Bill Trost, lead game designer for Trion, nodded before explaining that the “bible” created for the game had 300-plus pages that map and explain the world with the clinical tone of an encyclopedia or government survey.
“We will have thousands of players and they have to come into a believable environment that they feel invested in. We have to have Genesis thoughts,” Trost said. “What is this world and how did it come to be? We have to invest in the origin of the species.”
The game designers found themselves reined in by the limitations of a television production. Some of their envisioned creatures, for example, were simply too expensive and impractical for a weekly television show. “We needed castable aliens,” Howe said with a wry chuckle.
Tuesday night in New York, Syfy, which reaches 98 million homes, previewed its planned new shows, including Howe’s pricey gamble on the long-simmering project, which has not yet begun filming. Buttler said that for Howe’s gamble to pay off, both sides of the team must create something that stands on its own even as it marches lockstep into the future. “They are not codependent on the other but if you are someone who wants to engage it as a show and as a game, the experience is enhanced,” Buttler said.

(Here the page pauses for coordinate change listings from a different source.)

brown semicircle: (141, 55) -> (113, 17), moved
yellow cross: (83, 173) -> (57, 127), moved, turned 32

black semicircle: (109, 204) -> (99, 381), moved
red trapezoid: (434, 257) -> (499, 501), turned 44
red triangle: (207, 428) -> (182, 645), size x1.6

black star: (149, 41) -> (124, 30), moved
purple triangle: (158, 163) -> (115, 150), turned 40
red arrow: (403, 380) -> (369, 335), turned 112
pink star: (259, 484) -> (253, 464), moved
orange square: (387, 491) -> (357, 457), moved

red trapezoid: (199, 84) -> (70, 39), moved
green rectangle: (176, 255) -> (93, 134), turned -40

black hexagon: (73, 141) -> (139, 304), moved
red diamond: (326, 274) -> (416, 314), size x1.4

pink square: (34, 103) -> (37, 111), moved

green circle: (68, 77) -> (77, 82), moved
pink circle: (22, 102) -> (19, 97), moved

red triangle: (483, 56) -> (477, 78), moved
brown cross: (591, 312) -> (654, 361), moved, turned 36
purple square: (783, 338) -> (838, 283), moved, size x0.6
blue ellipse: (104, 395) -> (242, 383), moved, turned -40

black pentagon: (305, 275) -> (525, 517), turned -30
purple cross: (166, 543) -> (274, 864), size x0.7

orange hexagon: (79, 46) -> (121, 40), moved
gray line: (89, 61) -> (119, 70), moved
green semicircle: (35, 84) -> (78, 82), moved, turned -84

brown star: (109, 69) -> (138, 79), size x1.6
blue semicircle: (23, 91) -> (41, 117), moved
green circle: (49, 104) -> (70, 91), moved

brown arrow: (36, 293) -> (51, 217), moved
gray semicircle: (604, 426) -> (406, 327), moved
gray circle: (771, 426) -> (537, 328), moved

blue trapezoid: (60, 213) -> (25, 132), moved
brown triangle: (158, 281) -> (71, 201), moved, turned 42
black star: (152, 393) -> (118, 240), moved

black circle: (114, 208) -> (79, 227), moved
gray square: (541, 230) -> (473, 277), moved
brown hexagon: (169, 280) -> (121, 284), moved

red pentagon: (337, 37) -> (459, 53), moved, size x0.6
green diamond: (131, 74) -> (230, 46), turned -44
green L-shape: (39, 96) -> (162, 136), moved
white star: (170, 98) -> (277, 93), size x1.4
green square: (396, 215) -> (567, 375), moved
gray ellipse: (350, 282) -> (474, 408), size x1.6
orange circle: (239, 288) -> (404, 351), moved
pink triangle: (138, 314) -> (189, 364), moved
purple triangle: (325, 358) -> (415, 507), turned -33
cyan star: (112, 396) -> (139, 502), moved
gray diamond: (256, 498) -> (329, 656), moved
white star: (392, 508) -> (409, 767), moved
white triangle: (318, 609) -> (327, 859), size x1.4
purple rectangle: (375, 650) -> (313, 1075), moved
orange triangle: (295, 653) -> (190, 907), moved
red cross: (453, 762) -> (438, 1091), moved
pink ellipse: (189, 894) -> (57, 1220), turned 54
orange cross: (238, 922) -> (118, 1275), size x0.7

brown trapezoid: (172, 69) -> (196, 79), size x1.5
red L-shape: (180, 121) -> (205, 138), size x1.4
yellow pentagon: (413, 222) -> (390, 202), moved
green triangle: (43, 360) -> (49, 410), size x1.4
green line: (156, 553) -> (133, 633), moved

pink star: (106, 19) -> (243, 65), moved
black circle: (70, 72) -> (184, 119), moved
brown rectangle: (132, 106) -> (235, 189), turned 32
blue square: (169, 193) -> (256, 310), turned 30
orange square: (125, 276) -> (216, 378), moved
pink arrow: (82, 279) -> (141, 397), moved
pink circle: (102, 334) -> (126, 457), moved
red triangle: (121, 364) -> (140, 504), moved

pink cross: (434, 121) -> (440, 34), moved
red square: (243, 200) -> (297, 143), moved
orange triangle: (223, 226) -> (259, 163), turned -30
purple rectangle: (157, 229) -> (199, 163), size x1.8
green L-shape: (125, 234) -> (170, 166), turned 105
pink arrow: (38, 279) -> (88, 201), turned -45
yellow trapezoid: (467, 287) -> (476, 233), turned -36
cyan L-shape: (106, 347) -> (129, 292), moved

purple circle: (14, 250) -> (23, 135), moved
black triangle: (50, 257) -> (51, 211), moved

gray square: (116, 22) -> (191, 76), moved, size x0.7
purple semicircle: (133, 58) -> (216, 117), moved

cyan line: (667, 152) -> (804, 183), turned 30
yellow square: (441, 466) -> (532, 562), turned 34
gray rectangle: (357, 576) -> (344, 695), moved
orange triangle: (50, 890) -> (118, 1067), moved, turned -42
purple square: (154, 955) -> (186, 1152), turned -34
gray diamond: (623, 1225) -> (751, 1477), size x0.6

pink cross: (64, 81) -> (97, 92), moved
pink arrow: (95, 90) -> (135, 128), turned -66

The synergy is certainly enticing. If a television franchise is hitched directly to a paid-subscription online game — and not just in name, but in narrative — the captive audience possibilities are dizzying. However, the project will have to create a mythology that will get a huge audience to invest their time, money and passion and do it fast enough to keep Howe’s new masters at NBC Universal onboard for the great experiment. Howe knows the clock is ticking. “When you do things that no one has done before there’s always a risk to it. We’re in alien territory now.”